Today there was an article in the National Post (and I suspect many other newspapers) that reported a mass slaughter of 19 elk in one night by a pack of wolves. The event took place near Jackson Hole, Wyoming, an area where the state Fish & Game Department runs a number of ‘feed grounds’. Feed grounds are places where elk are fed – in other words, elk numbers are artificially maintained at much higher levels than the range can support because the state feeds them. It’s been doing this for decades, because . . . well, I’m sure there is a reason, likely a number of reasons. I suspect, though, the real reason is to make sure there’s a lot of elk around to keep hunters happy, and in Wyoming, hunting is big business.
The department called this event “an extremely rare ‘surplus killing’”. They believed a pack of nine wolves were responsible and that normally only one or two elk a night were killed. They also mentioned that they had an eight year study of wolf predation on the feed grounds and “generally wolves did not kill what they did not eat.”
I’d like to know more about that study. For one, studies I’ve seen on how much wolves eat here in Ontario say it’s about 1 deer every 20 days. So a pack of 9 wolves would need to kill a deer about every 2 days to survive. Seeing as a white-tailed deer is less than ½ the size of an elk, it seems to me one or two elk a night is a lot more than a pack of 9 wolves need to eat. Maybe there are closer to 30 wolves in the Jackson Hole area, which is a possibility, I suppose.
On the other hand, the notion that wolves, and other wild animals, generally only kill what they need to eat, as if they have some sort of moral compass, is bunkum.
Anyone who has a flock of chickens and lives in the country has likely experienced mass slaughter by a marten, an owl, a skunk, a mink, or (fill in the blank ________ with a local predator). One year we had a rogue black bear who loved killing chickens just to eat their crops that were often, but not always, full of grain. But other than the crop, the bear never ate any of the chickens it killed.

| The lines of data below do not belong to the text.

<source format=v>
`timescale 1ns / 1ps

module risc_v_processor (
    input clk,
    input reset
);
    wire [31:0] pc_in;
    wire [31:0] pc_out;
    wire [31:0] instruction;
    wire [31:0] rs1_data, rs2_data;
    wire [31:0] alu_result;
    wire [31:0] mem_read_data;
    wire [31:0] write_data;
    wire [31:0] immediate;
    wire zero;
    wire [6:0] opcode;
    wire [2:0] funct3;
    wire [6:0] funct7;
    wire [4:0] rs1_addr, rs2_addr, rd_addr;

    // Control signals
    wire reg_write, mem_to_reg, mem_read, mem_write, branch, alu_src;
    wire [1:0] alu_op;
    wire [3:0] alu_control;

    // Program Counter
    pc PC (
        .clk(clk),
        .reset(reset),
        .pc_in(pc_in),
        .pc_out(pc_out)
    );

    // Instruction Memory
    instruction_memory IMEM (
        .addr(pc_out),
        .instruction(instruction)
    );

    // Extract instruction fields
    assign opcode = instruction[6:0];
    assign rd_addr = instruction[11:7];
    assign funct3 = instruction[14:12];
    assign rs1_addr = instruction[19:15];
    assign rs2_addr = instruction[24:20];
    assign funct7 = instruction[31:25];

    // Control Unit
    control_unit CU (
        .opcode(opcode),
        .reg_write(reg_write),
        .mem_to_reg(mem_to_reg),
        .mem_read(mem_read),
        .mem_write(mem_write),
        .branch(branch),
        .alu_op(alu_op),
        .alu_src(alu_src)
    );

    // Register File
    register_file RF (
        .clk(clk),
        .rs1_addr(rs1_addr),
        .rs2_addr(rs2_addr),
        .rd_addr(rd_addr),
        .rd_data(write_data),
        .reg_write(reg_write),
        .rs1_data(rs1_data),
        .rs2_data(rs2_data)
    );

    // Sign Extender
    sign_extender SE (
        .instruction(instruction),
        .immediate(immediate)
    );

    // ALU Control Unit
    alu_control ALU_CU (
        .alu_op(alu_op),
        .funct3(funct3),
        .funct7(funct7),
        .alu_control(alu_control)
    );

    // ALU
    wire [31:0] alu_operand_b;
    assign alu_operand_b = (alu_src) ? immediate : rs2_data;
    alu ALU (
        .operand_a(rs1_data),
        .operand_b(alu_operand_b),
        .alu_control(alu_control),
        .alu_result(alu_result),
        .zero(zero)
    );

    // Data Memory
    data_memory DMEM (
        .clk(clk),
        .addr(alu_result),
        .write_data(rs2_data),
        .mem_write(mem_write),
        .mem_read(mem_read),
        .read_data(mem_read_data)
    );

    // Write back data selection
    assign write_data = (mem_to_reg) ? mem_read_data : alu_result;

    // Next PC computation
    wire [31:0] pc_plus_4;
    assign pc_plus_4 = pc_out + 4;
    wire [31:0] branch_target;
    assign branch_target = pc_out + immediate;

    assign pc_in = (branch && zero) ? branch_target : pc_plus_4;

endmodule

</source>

Over the years, I’ve spoken to trappers, outfitters and others, and witnessed myself on a couple of occasions, where wolves went on a deer killing spree. Usually this happened in late winter when deer were in poor shape and when travel conditions, for the wolves, was excellent (hard packed snow, waters still covered in ice). The wolves would chase the deer out on the ice, kill them, and eat a few choice parts and go do it again and again.

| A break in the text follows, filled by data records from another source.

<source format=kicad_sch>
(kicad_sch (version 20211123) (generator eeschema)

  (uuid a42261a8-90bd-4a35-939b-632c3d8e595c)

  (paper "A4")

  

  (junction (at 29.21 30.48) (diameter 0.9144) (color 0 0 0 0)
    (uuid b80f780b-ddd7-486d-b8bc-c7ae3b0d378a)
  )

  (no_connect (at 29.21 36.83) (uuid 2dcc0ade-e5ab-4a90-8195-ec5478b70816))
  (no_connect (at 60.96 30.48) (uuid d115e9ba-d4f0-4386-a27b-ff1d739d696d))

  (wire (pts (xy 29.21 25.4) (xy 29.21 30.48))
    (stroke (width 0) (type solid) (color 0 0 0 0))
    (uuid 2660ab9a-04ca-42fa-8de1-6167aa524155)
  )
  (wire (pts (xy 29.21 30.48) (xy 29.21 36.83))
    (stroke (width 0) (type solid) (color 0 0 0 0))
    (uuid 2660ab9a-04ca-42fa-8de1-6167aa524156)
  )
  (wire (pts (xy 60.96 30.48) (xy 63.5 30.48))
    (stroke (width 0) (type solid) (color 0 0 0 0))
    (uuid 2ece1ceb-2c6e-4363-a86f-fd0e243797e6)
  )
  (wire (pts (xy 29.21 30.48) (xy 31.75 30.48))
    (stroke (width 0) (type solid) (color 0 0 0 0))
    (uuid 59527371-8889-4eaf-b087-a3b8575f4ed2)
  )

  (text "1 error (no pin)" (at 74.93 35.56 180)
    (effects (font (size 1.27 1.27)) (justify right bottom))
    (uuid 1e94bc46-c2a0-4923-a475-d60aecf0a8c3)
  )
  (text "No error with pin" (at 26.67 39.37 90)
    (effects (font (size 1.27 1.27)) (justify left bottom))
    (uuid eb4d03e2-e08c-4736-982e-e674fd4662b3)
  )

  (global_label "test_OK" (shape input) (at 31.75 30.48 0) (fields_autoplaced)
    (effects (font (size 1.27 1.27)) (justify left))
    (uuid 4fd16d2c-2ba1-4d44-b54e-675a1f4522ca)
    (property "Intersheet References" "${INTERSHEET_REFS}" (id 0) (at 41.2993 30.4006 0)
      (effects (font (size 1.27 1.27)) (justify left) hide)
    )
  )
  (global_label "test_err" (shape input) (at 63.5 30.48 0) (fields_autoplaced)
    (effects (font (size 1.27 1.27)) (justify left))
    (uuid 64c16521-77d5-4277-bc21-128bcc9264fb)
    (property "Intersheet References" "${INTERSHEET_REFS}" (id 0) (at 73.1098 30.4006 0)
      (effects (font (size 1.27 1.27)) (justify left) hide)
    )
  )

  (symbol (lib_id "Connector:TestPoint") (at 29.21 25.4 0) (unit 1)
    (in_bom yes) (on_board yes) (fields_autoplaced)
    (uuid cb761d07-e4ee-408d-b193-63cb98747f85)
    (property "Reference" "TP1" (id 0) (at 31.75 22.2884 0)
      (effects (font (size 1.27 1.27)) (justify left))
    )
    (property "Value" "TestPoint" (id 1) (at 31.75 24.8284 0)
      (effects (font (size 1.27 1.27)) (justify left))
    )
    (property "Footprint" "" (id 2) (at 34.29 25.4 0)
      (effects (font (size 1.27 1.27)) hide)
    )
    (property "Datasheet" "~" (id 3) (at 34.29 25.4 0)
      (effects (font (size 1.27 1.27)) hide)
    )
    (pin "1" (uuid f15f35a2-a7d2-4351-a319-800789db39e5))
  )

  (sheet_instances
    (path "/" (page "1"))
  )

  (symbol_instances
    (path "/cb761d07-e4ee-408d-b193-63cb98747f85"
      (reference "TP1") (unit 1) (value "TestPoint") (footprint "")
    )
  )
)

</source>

Wolves do like to kill. It’s why in ranch country, there are often few wolves – over time, farmers more or less wipe them out, because they got tired of having the wolves come in and lay waste to their livestock.
I like wolves and having wolves around is good for a lot of reasons. For one, it helps to keep animal populations in check and healthy, as wolves tend to weed out the old and the sick (and the young). But in a complex and complicated world with competing interests, wolves, like everything else, do best if managed properly. Too many, or too few, and the problems grow.
For a time, I believed wildlife biologists and fish & game departments were there to use their knowledge of science to help make decisions to manage wildlife on a sustainable basis.
It took me years to figure out that actually isn’t how things work. Wildlife management, like just about everything else, is highly political and decisions are more often than not based on whichever emotions are running highest at that particular moment. Or they bend to the ‘rights’ of people to do whatever it is they please to do (be they farmers, hunters or whatever). Often, this is actually accomplished through the courts of law, which more often than not pays little to no attention to management principles and science.
Another issue that is in play here, and one that never ceases to amaze me, is the prevailing meme held by people who I view as being animal apologists. “Animals aren’t like humans; they never kill just for the sake of killing!”
Err, as a matter of fact, they do. Rather often, actually.